### TASK DIRECTIONS:
Report each line of the data below in which "calidad" appears.

----- EXTRACTED MATERIAL

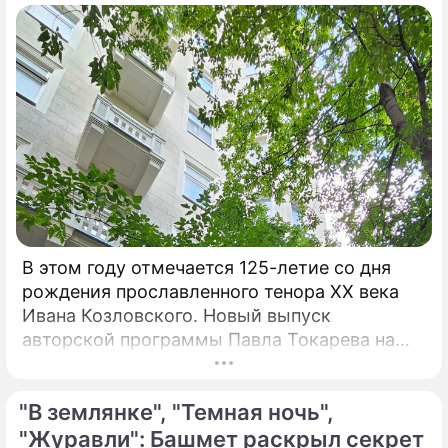
тысяч человек, а гостями – свыше 400
человек.
В этом году отмечается 125-летие со дня
рождения прославленного тенора XX века
Ивана Козловского. Новый выпуск
авторской программы Павла Токарева на
платформе VK "Сады искусств" посвящен
этому певцу. "С 30-х годов прошлого
"В землянке", "Темная ночь",
столетия Козловский являлся не просто
популярным певцом, а считался богом и
"Журавли": Башмет раскрыл секрет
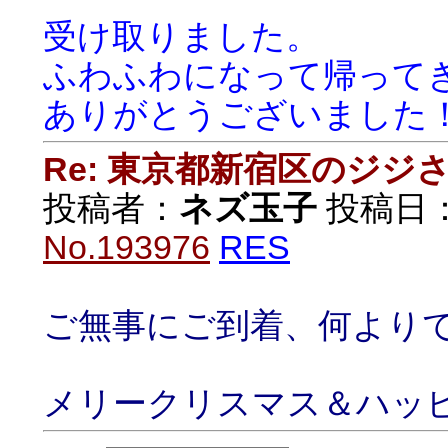
受け取りました。
ふわふわになって帰って
ありがとうございました
Re: 東京都新宿区のジジ
投稿者：
ネズ玉子
投稿日：20
No.193976
RES
ご無事にご到着、何より
メリークリスマス＆ハッ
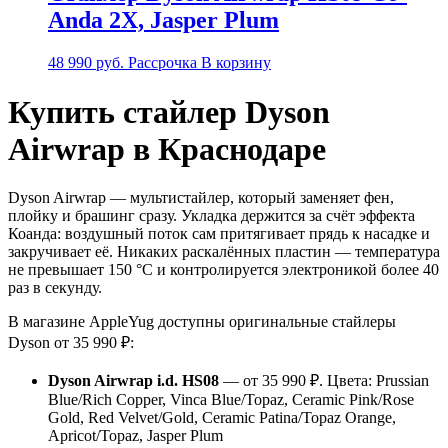
Anda 2Х, Jasper Plum
48 990
руб.
Рассрочка
В корзину
Купить стайлер Dyson
Airwrap в Краснодаре
Dyson Airwrap — мультистайлер, который заменяет фен,
плойку и брашинг сразу. Укладка держится за счёт эффекта
Коанда: воздушный поток сам притягивает прядь к насадке и
закручивает её. Никаких раскалённых пластин — температура
не превышает 150 °C и контролируется электроникой более 40
раз в секунду.
В магазине AppleYug доступны оригинальные стайлеры
Dyson от 35 990 ₽:
Dyson Airwrap i.d. HS08
— от 35 990 ₽. Цвета: Prussian
Blue/Rich Copper, Vinca Blue/Topaz, Ceramic Pink/Rose
Gold, Red Velvet/Gold, Ceramic Patina/Topaz Orange,
Apricot/Topaz, Jasper Plum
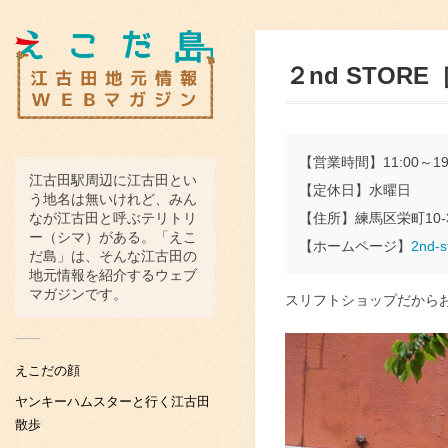
２nd STO
【営業時間】11:00～19
江古田駅周辺に江古田とい
【定休日】水曜日
う地名は無いけれど、みん
なが江古田と呼ぶテリトリ
【住所】練馬区栄町10-
ー（シマ）がある。「えこ
【ホームページ】
2nd-s
だ島」は、そんな江古田の
地元情報を紹介するウェブ
マガジンです。
スリフトショップだから
えこだの顔
ヤンキーハムスターと行く江古田
散歩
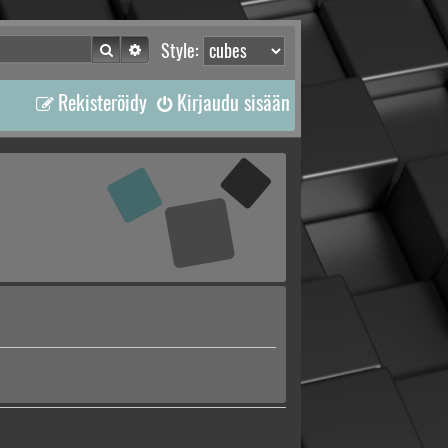
Etsi
Tarkennettu haku
Style:
Rekisteröidy
Kirjaudu sisään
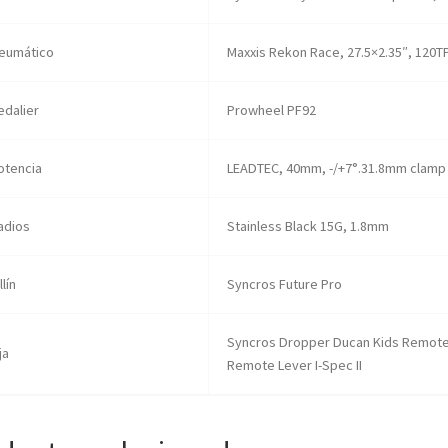
eumático
Maxxis Rekon Race, 27.5×2.35″, 120TP
edalier
Prowheel PF92
otencia
LEADTEC, 40mm, -/+7°.31.8mm clamp
adios
Stainless Black 15G, 1.8mm
llín
Syncros Future Pro
Syncros Dropper Ducan Kids Remote.
ja
Remote Lever I-Spec II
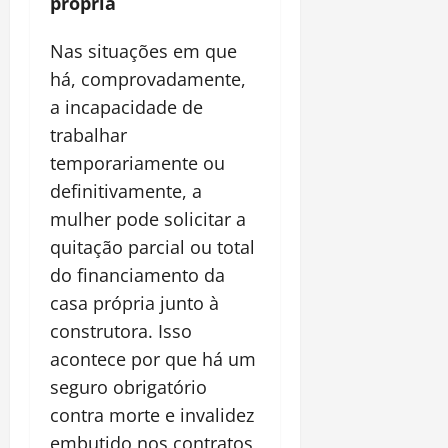
própria
Nas situações em que
há, comprovadamente,
a incapacidade de
trabalhar
temporariamente ou
definitivamente, a
mulher pode solicitar a
quitação parcial ou total
do financiamento da
casa própria junto à
construtora. Isso
acontece por que há um
seguro obrigatório
contra morte e invalidez
embutido nos contratos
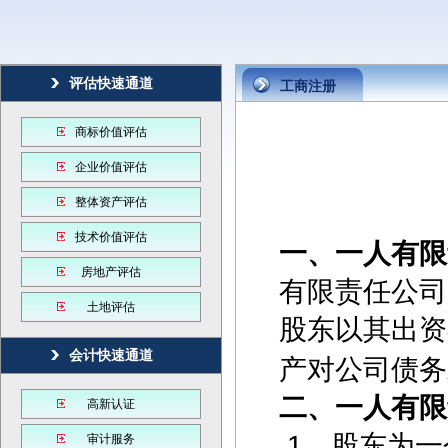
评估快速通道
工商注册
商标价值评估
企业价值评估
整体资产评估
技术价值评估
一、一人有限
房地产评估
有限责任公司
土地评估
股东以其出资
会计快速通道
产对公司债务
二、一人有限
高新认证
1、股东为一
审计服务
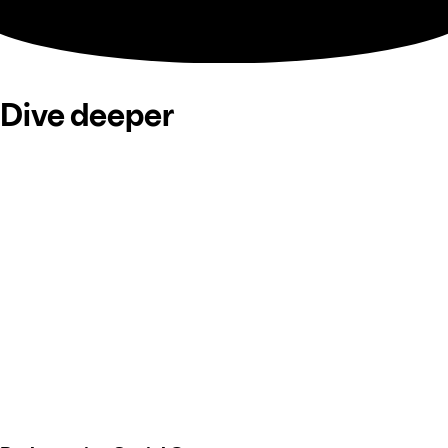
Dive deeper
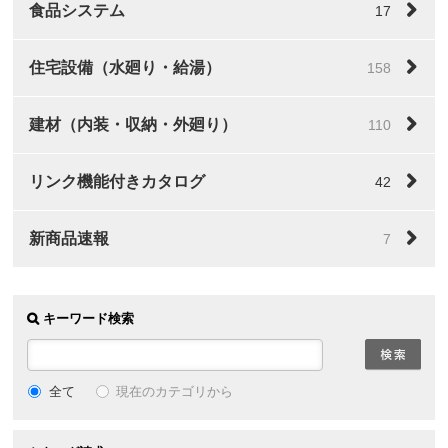
食品システム
17
住宅設備（水廻り・給湯）
158
建材（内装・収納・外廻り）
110
リンク機能付きカタログ
42
新商品速報
7
キーワード検索
全て
現在のカテゴリから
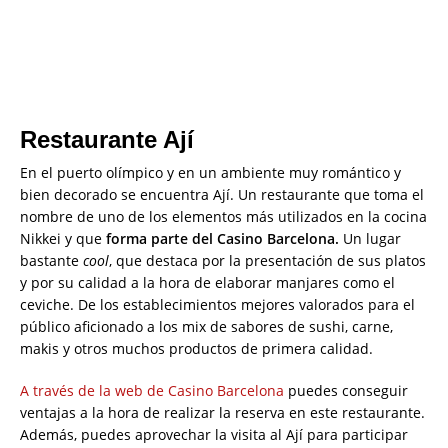
Restaurante Ají
En el puerto olímpico y en un ambiente muy romántico y
bien decorado se encuentra Ají. Un restaurante que toma el
nombre de uno de los elementos más utilizados en la cocina
Nikkei y que
forma parte del Casino Barcelona.
Un lugar
bastante
cool
, que destaca por la presentación de sus platos
y por su calidad a la hora de elaborar manjares como el
ceviche. De los establecimientos mejores valorados para el
público aficionado a los mix de sabores de sushi, carne,
makis y otros muchos productos de primera calidad.
A través de la web de Casino Barcelona
puedes conseguir
ventajas a la hora de realizar la reserva en este restaurante.
Además, puedes aprovechar la visita al Ají para participar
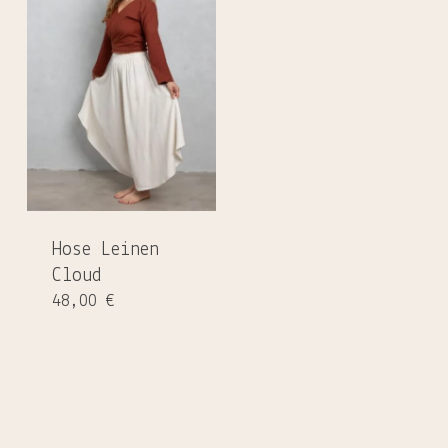
Hose Leinen
Cloud
Es befinden sich keine Produkte
48,00
€
im Warenkorb.
GO TO SHOP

----------

### RESPONSE AREA:
y por su calidad a la hora de elaborar manjares como el
makis y otros muchos productos de primera calidad.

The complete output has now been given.